> [Exercise objective]:
Copying exactly, give the lines in the material below from the one with "lobular carcinoma tissue" to the one with "is a micrograph", ends included, and nothing besides.

[Opening Input records section]

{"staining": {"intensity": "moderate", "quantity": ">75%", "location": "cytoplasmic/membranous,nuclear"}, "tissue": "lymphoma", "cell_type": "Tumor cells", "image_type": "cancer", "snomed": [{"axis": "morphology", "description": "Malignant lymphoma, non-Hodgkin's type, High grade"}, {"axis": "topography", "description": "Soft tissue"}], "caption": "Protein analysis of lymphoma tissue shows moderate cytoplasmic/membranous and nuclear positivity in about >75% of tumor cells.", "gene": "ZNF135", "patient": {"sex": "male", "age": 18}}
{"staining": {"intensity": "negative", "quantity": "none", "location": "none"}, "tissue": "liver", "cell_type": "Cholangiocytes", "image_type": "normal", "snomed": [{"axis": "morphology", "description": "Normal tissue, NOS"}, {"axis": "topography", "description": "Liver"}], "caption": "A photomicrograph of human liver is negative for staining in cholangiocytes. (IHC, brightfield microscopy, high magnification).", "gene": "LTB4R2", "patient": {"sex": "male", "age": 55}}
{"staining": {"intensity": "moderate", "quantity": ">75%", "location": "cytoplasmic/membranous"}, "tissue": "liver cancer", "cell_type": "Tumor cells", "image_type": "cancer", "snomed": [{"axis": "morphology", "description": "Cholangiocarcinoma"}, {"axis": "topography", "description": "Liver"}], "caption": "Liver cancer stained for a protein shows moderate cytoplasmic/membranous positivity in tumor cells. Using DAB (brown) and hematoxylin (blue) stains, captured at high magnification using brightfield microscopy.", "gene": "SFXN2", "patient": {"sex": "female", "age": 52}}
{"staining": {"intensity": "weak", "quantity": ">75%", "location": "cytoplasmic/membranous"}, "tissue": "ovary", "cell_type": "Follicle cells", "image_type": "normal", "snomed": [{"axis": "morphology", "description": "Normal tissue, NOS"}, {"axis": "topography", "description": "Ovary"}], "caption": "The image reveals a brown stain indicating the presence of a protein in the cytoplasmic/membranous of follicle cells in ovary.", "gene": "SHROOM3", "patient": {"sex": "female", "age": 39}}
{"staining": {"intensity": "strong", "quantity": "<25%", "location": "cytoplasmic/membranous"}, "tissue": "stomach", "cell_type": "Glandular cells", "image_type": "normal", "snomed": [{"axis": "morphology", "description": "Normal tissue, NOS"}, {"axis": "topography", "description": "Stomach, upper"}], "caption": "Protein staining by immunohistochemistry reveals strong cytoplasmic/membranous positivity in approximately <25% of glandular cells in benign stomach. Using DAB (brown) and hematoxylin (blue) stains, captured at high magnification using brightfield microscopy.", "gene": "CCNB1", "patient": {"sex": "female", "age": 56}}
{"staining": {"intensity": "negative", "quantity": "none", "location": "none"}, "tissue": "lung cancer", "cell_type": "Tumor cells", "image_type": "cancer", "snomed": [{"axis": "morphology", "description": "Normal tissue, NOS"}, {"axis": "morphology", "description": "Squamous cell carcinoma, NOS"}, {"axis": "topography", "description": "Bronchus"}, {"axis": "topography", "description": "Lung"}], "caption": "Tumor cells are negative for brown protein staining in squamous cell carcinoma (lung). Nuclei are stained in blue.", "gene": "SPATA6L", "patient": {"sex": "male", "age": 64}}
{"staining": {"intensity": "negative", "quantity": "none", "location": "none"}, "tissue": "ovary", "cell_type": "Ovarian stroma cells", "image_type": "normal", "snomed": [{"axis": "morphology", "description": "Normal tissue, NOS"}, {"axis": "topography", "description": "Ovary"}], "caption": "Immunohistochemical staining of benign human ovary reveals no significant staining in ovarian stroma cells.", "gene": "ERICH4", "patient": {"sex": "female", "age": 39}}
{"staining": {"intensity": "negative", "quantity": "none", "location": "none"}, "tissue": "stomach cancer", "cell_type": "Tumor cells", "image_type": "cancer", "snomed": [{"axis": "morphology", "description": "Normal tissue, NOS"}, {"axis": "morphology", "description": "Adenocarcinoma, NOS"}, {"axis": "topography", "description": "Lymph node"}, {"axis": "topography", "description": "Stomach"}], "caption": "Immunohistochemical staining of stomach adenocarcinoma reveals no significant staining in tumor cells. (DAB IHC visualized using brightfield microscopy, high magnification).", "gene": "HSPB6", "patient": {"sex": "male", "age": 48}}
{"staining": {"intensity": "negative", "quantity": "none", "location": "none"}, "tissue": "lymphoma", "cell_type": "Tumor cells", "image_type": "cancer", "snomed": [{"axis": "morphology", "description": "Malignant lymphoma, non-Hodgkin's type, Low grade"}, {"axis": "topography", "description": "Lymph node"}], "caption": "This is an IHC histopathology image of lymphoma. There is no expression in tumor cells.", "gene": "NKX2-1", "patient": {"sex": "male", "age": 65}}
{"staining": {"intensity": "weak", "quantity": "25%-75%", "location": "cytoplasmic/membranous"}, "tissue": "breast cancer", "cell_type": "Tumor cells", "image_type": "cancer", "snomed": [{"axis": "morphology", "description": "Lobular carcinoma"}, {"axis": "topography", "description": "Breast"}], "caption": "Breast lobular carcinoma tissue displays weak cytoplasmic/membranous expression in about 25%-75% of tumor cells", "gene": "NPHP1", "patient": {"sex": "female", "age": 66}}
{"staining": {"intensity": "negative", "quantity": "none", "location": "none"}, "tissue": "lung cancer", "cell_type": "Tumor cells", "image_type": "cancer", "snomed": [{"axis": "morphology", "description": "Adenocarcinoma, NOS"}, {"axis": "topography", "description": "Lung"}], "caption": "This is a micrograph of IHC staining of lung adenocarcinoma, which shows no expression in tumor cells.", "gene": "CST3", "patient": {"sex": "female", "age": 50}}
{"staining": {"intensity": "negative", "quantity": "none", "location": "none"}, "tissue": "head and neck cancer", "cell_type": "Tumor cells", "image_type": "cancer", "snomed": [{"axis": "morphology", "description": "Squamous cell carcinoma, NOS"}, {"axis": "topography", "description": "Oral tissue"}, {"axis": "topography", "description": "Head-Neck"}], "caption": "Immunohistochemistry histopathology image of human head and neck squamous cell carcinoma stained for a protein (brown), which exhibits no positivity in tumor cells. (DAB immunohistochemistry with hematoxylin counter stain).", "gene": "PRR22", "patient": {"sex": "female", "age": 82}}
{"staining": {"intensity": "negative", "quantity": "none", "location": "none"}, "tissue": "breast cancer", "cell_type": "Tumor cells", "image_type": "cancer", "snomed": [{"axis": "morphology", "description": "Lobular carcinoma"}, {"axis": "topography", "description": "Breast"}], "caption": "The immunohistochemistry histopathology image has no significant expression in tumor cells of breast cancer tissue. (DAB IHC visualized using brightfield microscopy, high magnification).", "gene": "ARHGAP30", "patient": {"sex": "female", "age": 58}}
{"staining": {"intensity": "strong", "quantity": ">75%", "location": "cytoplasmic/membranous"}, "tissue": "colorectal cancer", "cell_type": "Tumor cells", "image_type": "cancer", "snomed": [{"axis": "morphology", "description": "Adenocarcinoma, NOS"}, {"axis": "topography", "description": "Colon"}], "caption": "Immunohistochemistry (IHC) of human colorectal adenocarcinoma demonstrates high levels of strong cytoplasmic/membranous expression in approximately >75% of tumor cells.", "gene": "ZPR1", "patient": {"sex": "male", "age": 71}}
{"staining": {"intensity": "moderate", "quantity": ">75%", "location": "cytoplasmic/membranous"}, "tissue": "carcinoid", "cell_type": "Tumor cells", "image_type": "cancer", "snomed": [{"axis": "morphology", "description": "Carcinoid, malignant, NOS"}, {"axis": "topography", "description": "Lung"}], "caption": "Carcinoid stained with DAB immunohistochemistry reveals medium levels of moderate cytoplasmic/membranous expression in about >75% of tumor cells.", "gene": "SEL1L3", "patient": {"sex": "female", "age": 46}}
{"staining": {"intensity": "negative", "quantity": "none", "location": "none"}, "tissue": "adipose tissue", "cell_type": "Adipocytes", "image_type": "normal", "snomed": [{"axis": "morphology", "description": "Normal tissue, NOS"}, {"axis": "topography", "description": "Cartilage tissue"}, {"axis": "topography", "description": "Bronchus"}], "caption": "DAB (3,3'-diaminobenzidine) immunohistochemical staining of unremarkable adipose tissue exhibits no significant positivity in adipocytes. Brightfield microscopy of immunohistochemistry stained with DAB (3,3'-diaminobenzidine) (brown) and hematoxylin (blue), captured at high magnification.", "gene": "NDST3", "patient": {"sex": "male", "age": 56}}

[Closing Input records section]

> [Solution to this task]:
{"staining": {"intensity": "weak", "quantity": "25%-75%", "location": "cytoplasmic/membranous"}, "tissue": "breast cancer", "cell_type": "Tumor cells", "image_type": "cancer", "snomed": [{"axis": "morphology", "description": "Lobular carcinoma"}, {"axis": "topography", "description": "Breast"}], "caption": "Breast lobular carcinoma tissue displays weak cytoplasmic/membranous expression in about 25%-75% of tumor cells", "gene": "NPHP1", "patient": {"sex": "female", "age": 66}}
{"staining": {"intensity": "negative", "quantity": "none", "location": "none"}, "tissue": "lung cancer", "cell_type": "Tumor cells", "image_type": "cancer", "snomed": [{"axis": "morphology", "description": "Adenocarcinoma, NOS"}, {"axis": "topography", "description": "Lung"}], "caption": "This is a micrograph of IHC staining of lung adenocarcinoma, which shows no expression in tumor cells.", "gene": "CST3", "patient": {"sex": "female", "age": 50}}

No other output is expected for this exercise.